Danny put an arm around Mitz to keep her steady and hurried the pony on through the morning sunshine, to catch up with Tom.
CHAPTER 11
THE DOGS OF WAR
“Would you believe me if I showed you I can talk to the horses?” Danny tried. “Like if I asked them to do something and they did it?”
“Go on, then,” said Tom. “Ask Apple why she’s such a prat about phone boxes. I’d love to know that. Ask her to stop imitating a crab.”
Apple was bending her body into a banana shape, trying to keep as far away from the red booth as possible as they walked up the high street of a waking village.
“Okay,” said Danny, taking hi
s reins into one hand, tucking Mitz safely against his stomach, and putting the other hand into his pocket. “Apple, why are you doing that? Tom wants you to go in a straight line.”
“Absurd! Ridiculous!” said Apple. “Evil, evil, evil thing!”
Danny thought she was probably referring to the phone box, not Tom. “It’s just a phone box,” he said.
“Of course it isn’t!” said Apple. “That’s what it wants you to think, naturally.
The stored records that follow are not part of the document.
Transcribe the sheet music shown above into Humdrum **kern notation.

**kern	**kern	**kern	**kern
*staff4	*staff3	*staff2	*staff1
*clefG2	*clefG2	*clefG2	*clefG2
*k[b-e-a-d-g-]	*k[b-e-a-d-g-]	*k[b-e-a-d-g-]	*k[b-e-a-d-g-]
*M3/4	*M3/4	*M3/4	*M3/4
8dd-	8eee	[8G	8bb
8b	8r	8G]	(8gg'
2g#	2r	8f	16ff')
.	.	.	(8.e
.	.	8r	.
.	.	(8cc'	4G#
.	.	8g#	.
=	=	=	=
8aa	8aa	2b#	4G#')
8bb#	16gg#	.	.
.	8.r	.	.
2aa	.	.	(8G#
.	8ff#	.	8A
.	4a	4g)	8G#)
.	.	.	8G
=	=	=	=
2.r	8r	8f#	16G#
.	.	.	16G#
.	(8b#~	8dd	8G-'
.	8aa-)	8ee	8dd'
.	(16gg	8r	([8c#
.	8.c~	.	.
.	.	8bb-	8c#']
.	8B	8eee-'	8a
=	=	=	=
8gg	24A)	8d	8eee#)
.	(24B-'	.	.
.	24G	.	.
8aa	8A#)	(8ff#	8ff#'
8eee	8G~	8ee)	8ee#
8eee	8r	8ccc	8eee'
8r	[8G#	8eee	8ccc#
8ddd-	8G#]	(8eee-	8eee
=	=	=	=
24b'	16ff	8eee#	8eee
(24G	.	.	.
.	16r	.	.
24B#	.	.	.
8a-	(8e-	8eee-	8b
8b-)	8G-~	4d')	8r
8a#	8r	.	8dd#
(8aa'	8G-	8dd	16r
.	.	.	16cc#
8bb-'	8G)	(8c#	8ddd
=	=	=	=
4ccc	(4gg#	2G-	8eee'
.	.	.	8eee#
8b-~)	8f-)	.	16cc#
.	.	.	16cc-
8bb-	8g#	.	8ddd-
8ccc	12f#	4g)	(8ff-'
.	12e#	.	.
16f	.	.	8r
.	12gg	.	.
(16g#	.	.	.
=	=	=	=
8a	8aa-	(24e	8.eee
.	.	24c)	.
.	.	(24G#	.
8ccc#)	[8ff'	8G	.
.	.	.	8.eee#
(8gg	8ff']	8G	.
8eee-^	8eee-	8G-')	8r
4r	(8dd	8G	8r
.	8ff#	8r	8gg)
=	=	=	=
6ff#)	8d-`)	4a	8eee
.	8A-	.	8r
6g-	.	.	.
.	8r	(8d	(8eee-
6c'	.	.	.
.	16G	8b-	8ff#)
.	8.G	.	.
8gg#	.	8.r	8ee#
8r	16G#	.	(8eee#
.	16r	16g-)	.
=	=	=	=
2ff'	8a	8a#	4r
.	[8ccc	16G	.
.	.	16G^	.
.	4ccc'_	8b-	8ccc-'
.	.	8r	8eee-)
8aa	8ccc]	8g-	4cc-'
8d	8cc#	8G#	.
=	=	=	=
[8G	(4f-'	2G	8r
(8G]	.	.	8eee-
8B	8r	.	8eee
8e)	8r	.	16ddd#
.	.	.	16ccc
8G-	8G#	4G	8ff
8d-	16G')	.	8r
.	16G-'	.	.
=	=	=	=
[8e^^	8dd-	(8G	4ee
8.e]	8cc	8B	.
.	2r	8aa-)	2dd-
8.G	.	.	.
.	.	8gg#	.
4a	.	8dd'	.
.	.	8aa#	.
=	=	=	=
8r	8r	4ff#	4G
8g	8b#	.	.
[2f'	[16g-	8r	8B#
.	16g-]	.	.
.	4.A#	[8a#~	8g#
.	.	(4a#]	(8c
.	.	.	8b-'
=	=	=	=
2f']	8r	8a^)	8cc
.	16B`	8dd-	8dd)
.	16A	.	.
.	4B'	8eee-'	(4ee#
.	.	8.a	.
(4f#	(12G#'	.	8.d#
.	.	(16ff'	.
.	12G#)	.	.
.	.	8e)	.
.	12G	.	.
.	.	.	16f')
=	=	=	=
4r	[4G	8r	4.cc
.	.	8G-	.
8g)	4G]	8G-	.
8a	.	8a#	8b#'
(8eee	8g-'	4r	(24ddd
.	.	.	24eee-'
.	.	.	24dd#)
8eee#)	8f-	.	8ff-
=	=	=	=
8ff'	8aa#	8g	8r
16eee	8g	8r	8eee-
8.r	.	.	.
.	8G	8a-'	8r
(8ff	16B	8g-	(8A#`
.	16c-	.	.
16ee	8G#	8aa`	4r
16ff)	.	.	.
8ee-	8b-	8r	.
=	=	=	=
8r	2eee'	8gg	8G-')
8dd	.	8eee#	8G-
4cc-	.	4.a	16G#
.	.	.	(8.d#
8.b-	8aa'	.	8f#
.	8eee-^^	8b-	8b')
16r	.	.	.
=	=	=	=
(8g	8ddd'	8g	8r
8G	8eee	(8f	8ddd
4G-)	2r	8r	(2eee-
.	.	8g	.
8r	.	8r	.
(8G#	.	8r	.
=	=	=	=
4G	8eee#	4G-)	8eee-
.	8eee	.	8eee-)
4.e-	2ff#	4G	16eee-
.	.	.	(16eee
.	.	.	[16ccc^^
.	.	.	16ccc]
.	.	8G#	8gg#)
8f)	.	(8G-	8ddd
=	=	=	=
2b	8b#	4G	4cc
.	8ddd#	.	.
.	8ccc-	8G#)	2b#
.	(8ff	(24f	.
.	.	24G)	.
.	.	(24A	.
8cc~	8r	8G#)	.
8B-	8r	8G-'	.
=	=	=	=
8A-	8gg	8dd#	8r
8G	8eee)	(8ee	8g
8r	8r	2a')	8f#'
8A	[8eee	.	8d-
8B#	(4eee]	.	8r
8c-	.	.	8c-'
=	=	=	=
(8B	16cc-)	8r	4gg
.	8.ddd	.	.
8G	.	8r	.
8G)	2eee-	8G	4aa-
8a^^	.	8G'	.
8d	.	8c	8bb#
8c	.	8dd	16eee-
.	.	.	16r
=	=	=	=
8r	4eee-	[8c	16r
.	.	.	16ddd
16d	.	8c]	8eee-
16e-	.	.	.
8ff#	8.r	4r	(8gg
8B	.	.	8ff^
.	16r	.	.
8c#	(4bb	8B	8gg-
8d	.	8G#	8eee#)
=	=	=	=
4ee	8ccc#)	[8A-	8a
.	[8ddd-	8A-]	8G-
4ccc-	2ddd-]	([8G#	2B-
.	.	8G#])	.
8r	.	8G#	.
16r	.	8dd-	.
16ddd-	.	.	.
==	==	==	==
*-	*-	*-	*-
You humans are so foolish.”
“I see no sign of mutual understanding yet,” said Tom, keeping his legs tight against Apple’s sides so she wouldn’t go skittering across the road. “Don’t think horse whispering’s the career for you, Danny.”
“She thinks the phone box is evil,” said Danny.
“Yeah,” said Tom. “I could’ve told you that.”
“She’s an idiot,” said the piebald pony.
It was such a quiet remark that, at first, Danny wasn’t sure he’d heard it. “Was that you?” he asked the pony.
“Don’t see anyone else around here,” said Tom. “Unless you’re still talking to the trees, of course.”
“Not the trees,” said Danny. “It was the piebald. She said Apple was an idiot.”
“Again,” said Tom, “I’m not sure that’s something you’d need a magic stick to find out.”
“Oh, shut up!” said Danny. “Don’t believe me, then.”
But he wanted to carry on talking to the piebald. She was such a silent, plodding animal, her head always down, none of the sidling and shying and prancing that Apple seemed to find necessary. How to do it without Tom making fun of him?
Danny tried to drop back a bit, but Tom stayed with him, pulling Apple into a slower walk. After a few minutes, when they’d dawdled nearly to a standstill, Tom said, “Come on, leg her on, Danny, we haven’t got all day. I’m supposed to be studying, remember?” and Danny had to stop holding the piebald’s reins quite so tightly. As they went faster, Mitz clung grimly on to him with her sharp claws, but he was getting used to that.